What this task involves >> Starting at the line that contains "- [x] コメント閲覧機能", transcribe every remaining line of the entries exactly, including the last one.

Given records >>
+ + +

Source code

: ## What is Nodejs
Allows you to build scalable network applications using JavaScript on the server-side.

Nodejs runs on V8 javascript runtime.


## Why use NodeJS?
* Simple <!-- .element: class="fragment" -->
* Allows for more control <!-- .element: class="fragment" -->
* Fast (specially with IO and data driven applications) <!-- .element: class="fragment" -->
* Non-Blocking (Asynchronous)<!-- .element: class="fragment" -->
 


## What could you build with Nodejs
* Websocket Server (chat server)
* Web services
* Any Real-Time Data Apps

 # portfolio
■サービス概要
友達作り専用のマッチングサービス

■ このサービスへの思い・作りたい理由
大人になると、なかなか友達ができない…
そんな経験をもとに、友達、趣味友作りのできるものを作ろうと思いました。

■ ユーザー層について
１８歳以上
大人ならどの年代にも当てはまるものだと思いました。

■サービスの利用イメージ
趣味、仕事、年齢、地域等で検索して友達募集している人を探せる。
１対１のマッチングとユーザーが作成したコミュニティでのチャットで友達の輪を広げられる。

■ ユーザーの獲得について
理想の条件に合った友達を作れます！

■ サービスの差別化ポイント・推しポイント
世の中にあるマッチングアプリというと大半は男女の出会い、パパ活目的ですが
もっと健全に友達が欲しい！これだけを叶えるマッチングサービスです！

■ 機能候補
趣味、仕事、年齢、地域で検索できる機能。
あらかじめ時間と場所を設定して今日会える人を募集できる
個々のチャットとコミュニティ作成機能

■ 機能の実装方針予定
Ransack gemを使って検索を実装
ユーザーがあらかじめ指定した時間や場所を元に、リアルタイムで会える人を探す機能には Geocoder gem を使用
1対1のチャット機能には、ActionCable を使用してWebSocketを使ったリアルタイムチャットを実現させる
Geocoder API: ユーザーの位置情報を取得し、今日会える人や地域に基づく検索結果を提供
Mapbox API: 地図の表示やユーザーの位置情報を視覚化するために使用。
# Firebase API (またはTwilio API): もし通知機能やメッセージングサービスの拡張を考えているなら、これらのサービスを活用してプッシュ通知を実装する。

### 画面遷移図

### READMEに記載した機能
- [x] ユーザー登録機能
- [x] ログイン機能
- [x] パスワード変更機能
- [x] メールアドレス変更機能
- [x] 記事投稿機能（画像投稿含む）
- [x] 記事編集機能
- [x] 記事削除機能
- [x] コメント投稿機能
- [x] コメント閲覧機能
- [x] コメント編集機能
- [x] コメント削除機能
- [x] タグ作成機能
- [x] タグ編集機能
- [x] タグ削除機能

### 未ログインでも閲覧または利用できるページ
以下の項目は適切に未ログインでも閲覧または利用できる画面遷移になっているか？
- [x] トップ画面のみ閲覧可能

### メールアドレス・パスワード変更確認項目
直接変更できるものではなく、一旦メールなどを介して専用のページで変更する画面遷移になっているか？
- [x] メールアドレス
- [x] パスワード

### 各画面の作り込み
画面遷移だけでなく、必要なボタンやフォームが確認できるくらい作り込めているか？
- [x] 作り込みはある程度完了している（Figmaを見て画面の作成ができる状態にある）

+ + +

Exercise answer >>
- [x] コメント閲覧機能
- [x] コメント編集機能
- [x] コメント削除機能
- [x] タグ作成機能
- [x] タグ編集機能
- [x] タグ削除機能

### 未ログインでも閲覧または利用できるページ
以下の項目は適切に未ログインでも閲覧または利用できる画面遷移になっているか？
- [x] トップ画面のみ閲覧可能

### メールアドレス・パスワード変更確認項目
直接変更できるものではなく、一旦メールなどを介して専用のページで変更する画面遷移になっているか？
- [x] メールアドレス
- [x] パスワード

### 各画面の作り込み
画面遷移だけでなく、必要なボタンやフォームが確認できるくらい作り込めているか？
- [x] 作り込みはある程度完了している（Figmaを見て画面の作成ができる状態にある）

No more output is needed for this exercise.